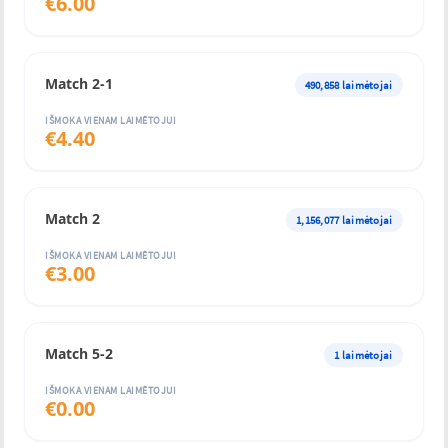
€
6.00
Match 2-1
490,858
laimėtojai
IŠMOKA VIENAM LAIMĖTOJUI
€
4.40
Match 2
1,156,077
laimėtojai
IŠMOKA VIENAM LAIMĖTOJUI
€
3.00
Match 5-2
1
laimėtojai
IŠMOKA VIENAM LAIMĖTOJUI
€
0.00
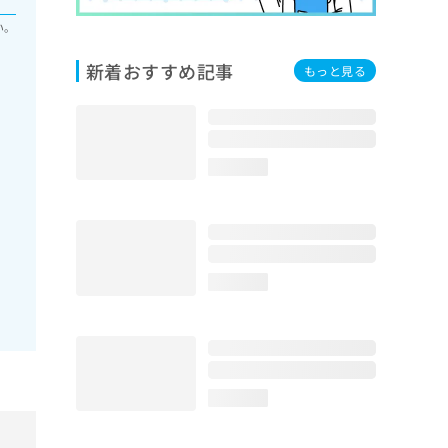
い。
新着おすすめ記事
もっと見る
loading...
loading...
loading...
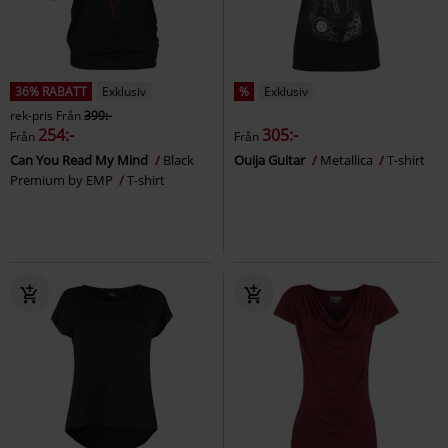
36% RABATT
Exklusiv
%
Exklusiv
rek-pris
Från
399:-
254:-
305:-
Från
Från
Can You Read My Mind
Black
Ouija Guitar
Metallica
T-shirt
Premium by EMP
T-shirt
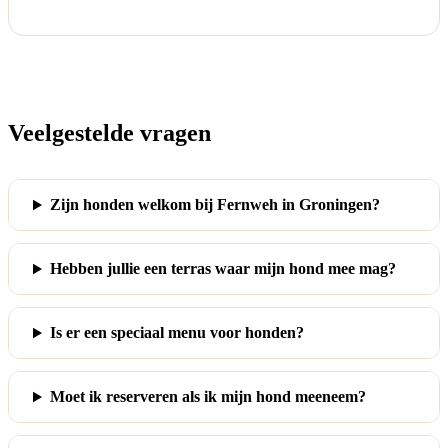
Veelgestelde vragen
Zijn honden welkom bij Fernweh in Groningen?
Hebben jullie een terras waar mijn hond mee mag?
Is er een speciaal menu voor honden?
Moet ik reserveren als ik mijn hond meeneem?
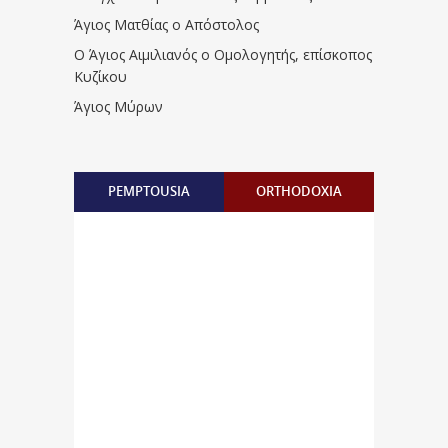
Άγιος Ματθίας ο Απόστολος
Ο Άγιος Αιμιλιανός ο Ομολογητής, επίσκοπος
Κυζίκου
Άγιος Μύρων
PEMPTOUSIA
ORTHODOXIA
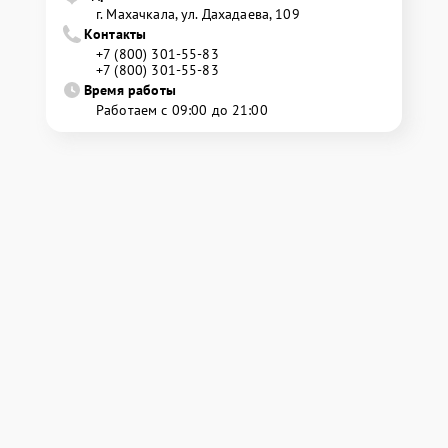
г. Махачкала, ул. Дахадаева, 109
Контакты
+7 (800) 301-55-83
+7 (800) 301-55-83
Время работы
Работаем с 09:00 до 21:00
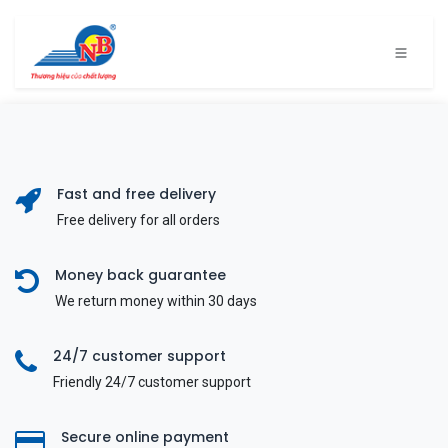
Bỏ qua để đến Nội dung
Fast and free delivery
Free delivery for all orders
Money back guarantee
We return money within 30 days
24/7 customer support
Friendly 24/7 customer support
Secure online payment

> EXERCISE OBJECTIVE:
Of the lines above, copy each that contains "honden".

> TASK ANSWER:
Zijn honden welkom bij Fernweh in Groningen?
Is er een speciaal menu voor honden?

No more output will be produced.